The unholy alliance of consultants and bureaucrats:
This catastrophic waste of public funds is driven by a broken advisory loop.
Financial incentives of massive consulting firms: When a Prime Minister wants to understand AI, they hire firms like McKinsey or Deloitte. If these consultants advise caution, they collect a tiny advisory fee. If they stoke the FOMO and recommend a $2 billion Sovereign AI Center of Excellence, they secure a multi-year, $200 million management contract.
The talent vacuum: The actual engineers capable of clustering 10,000 GPUs and optimising the networking are making millions at OpenAI or xAI. Governments pay standard civil service salaries. The internal tech advisors making these decisions are career IT bureaucrats accustomed to managing legacy database upgrades. They lack the technical literacy to understand the trap they are walking into.
Political ribbon-cutting: Politicians optimise for headlines. Announcing a multibillion-dollar investment to "win the global AI race" guarantees votes. Admitting that the hardware lifecycle is too short wins nothing.
Devastating the consumer hardware market:
The most infuriating part of this sovereign spending spree is the collateral damage inflicted on the consumer tech sector.
There is a finite amount of advanced silicon fabrication capacity on Earth. TSMC’s CoWoS packaging lines are completely bottlenecked. Every time a clueless government orders 10,000 GPUs to build a useless LLM cluster, they steal wafer space and packaging capacity from consumer GPUs, CPUs, and console chips.
Nvidia has practically abandoned the consumer space. The gross margins on AI data centre chips sit above 75%. Printing a £600 RTX card for a gamer or creator makes zero financial sense when that exact same fab time can print a £30,000 AI chip for the government of France. Generational leaps in consumer hardware are stalling. VRAM on consumer cards is intentionally bottlenecked to prevent AI use. Prices for standard PC parts are absurdly inflated.
Furthermore, semiconductor R&D is now hyper-fixated on feeding power-hungry LLMs. The industry has stopped innovating to make consumer computing more efficient or powerful for daily human use.
✅ The Verdict
Taxpayers are funding an astronomical wealth transfer directly into Nvidia's pockets.

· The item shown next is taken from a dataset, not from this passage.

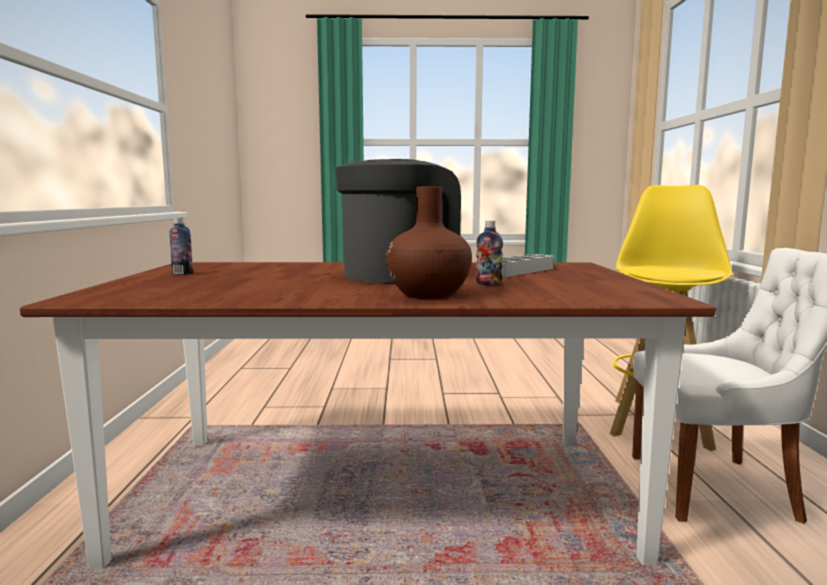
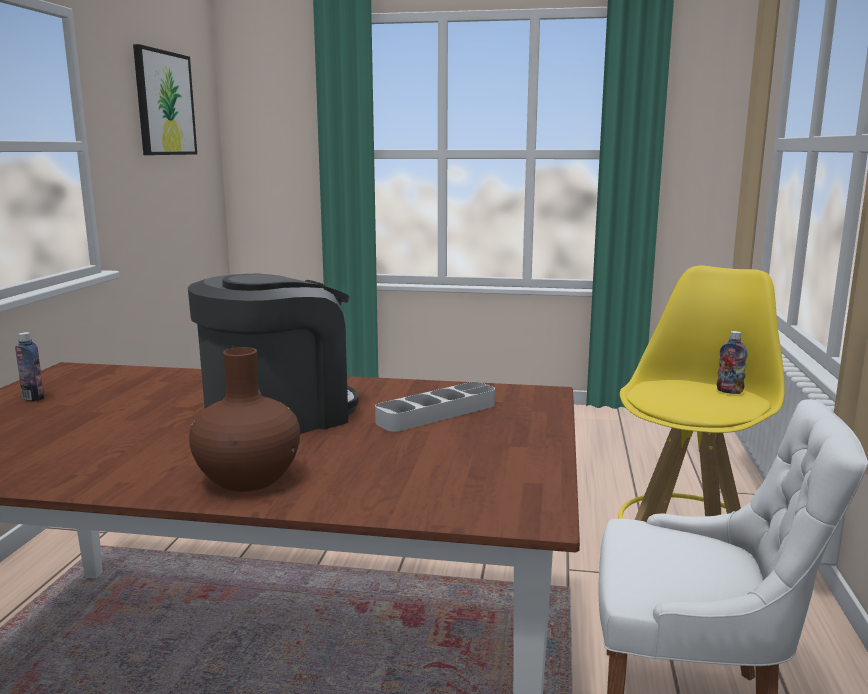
camera: 10 degrees right, 5 degrees up
bottle [476,221,503,285] -> bottle moved to [717,331,748,394]
none -> picture [133,44,197,155]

The sheer volume of high-end silicon destined to sit idle in government warehouses is sickening.
When these governments inevitably realise they lack the talent to run these clusters, the hardware will already be two generations out of date. Sometime around 2028, we will see a massive secondary market dump of barely-used, ex-government GPUs. Universities, independent researchers, and open-source developers will buy these chips for pennies on the pound at government surplus auctions.
Until then, regular consumers are forced to endure inflated hardware prices and stagnant tech advancements, all to subsidise the most poorly planned infrastructure boom in modern history.